My son is six and is having trouble identifying himself.
Not in terms of gender–he knows he's a boy. I don’t mean deciding what he wants to wear to school in the mornings–his color coordination skills for a first grader are down pact. But I mean in terms of color. Race.
“What am I?”
I’ve told him he was Black since he started to come to his own conclusions that not everyone looks the same, but it’s been fairly difficult for him to understand that because his thoughts of Black looks like me, his father, and younger brother. Black is mocha colored and dark chocolate complexions to him, but caramel skin tones aren’t acceptable to him. Why not? Because his classmates, older kids and family members have made him feel like light is far from right when it comes to being Black.
From the day he was born, I have been faced with commentary from friends and family alike about his “high yella” color. My partner was questioned on the side about his paternity, and I was faced with “reassurance” that my firstborn would grow into his rightful color because of his ears–a brown similar to that of mine. He never did, and it’s been years of questionable responses to him standing out as "the light-skinned one," and us having to break down his paternal grandmother’s color. Since the age of four, he’s been uncomfortable in his skin, simply trying to feel accepted without inquiries as to whether or not he has someone white in his family.
“How come I don’t look like you?”
I am well-aware of the advantages that come with being a fairer skinned Black person–looked at as more favorable and desirable than a darker toned person in the workplace, in the media, and in reality, in general–but I have never thought about the opposition they may face with being labeled less than Black and having their “card” revoked, until it happened to one of mine. Almost every day after school, I am faced with confirming the fact that my son is who he is when he tells me someone told him he couldn’t color his face brown in a drawing. I have to hold conversations on how to address classmates who feel compelled to tell him he thinks he’s better than the rest, not because of his smarts on a particular subject, but because of what he looks like. It confuses him, a child who isn’t aware of the effects and “privilege” of colorism, but is conscious of how he is viewed in the eyes of others.

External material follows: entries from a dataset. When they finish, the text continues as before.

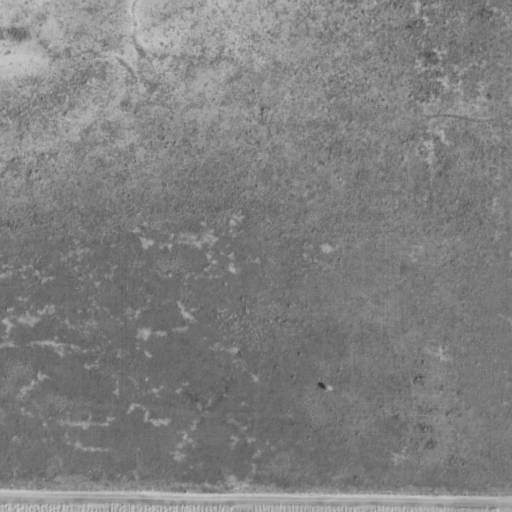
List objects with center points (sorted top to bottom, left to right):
road: (256, 501)
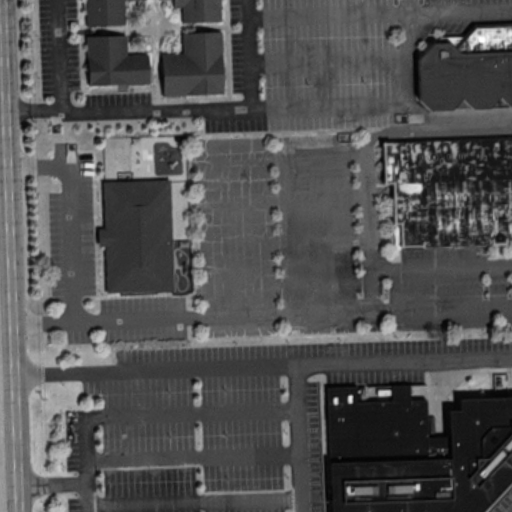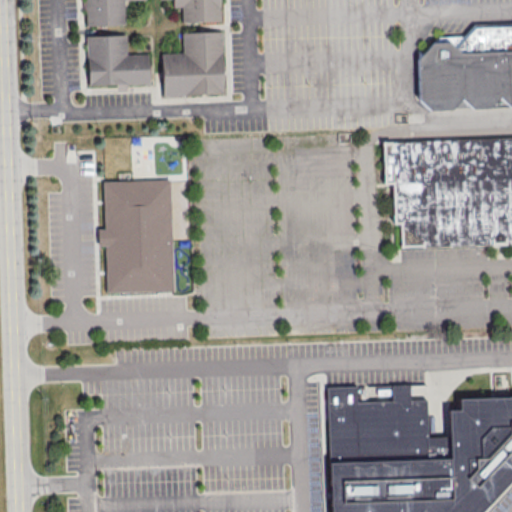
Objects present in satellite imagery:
building: (198, 9)
building: (198, 9)
building: (103, 12)
building: (103, 12)
road: (327, 14)
road: (248, 53)
road: (56, 56)
building: (112, 59)
road: (329, 59)
building: (113, 61)
building: (193, 65)
building: (193, 65)
building: (466, 66)
building: (467, 68)
road: (127, 110)
road: (474, 131)
road: (233, 171)
parking lot: (328, 179)
building: (450, 189)
building: (451, 190)
road: (303, 196)
road: (70, 212)
road: (373, 213)
building: (135, 234)
building: (136, 235)
road: (305, 239)
road: (9, 255)
road: (443, 262)
road: (306, 286)
road: (444, 311)
road: (106, 320)
road: (262, 365)
road: (157, 412)
parking lot: (230, 419)
road: (298, 437)
building: (415, 452)
building: (415, 453)
road: (193, 456)
road: (51, 483)
road: (87, 496)
road: (194, 501)
parking lot: (502, 501)
building: (421, 511)
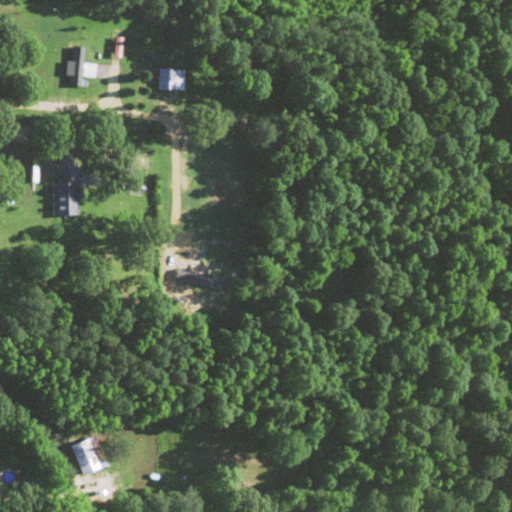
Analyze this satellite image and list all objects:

“Am I going to get darker like you guys?”
“I’m not sure, but I do know there’s nothing we can do to change how you were born.”
Like anything else with regards to small children, you have to repeatedly restore their confidence that they are something, even when their friends and the world tell them otherwise. I refuse to tell him that color doesn’t matter and that we are ultimately all the same, that would be to deny his existence and to negate how he is going to be perceived in society. I am not blind to the truth. At 12, he is going to be a Black “man.” At 17, he will be perceived as a threat to communities because of color. The light skin/dark skin debate isn’t applicable then, so why now?
In a recent article in For Harriet, one writer plunged into the topic of colorism, addressing light-skin privilege and placing the responsibility to address the ugly divide on those with my son’s complexion.
Although the issue of colorism is often discussed within the Black community, it is seldom addressed in a way that can or will reconcile the problem. Colorism—the remnant of slavery, colonialism, and white supremacy—is a tool that divides people of color and creates infighting where there should be solidarity and unity. In many Black families, it is the reason for contention and misunderstandings. And within the Black Diaspora, it is a reason to self-segregate.The big question that remains is: Who is responsible for reconciling the issues created by centuries of colorism that has perpetuated a set of social, financial, and economic hierarchies? In society at large, that responsibility falls upon the shoulders of Whites. However, when speaking amongst Black people—within our own families and our own communities, including those specifically between Black women—lighter-skinned Black people must shoulder that responsibility.
My son, like many other folks, will have to deal with the harsh truth that his ethnic, “Black sounding” name may possibly disqualify him from a job (his name begins with a K and ends in -von). He doesn’t know about privilege, in fact, it’s being introduced to him and he doesn’t want it! He just wants to be accepted as Black amongst his peers, and it’s unfortunate that we’ve separated our communities at a prevalent time like this because of skin color. When I talk about the plight of Black people in history and our expansive culture to my children, I don’t break it down into what lighter skinned people have experienced versus what darker Black folks have underwent. Know why?
[Tweet "In the eyes of “them,” we are all Black."]
Because in the eyes of “them,” we are all Black, regardless of shade. And while I’m not taking away from the existence of colorism because it is alive and thriving around the world, I wish that the never-ending debate on skin tone would cease as all we’re doing is creating further division amongst ourselves. It isn’t the job of one set group to address the divide. Mending the disconnect starts with us collectively.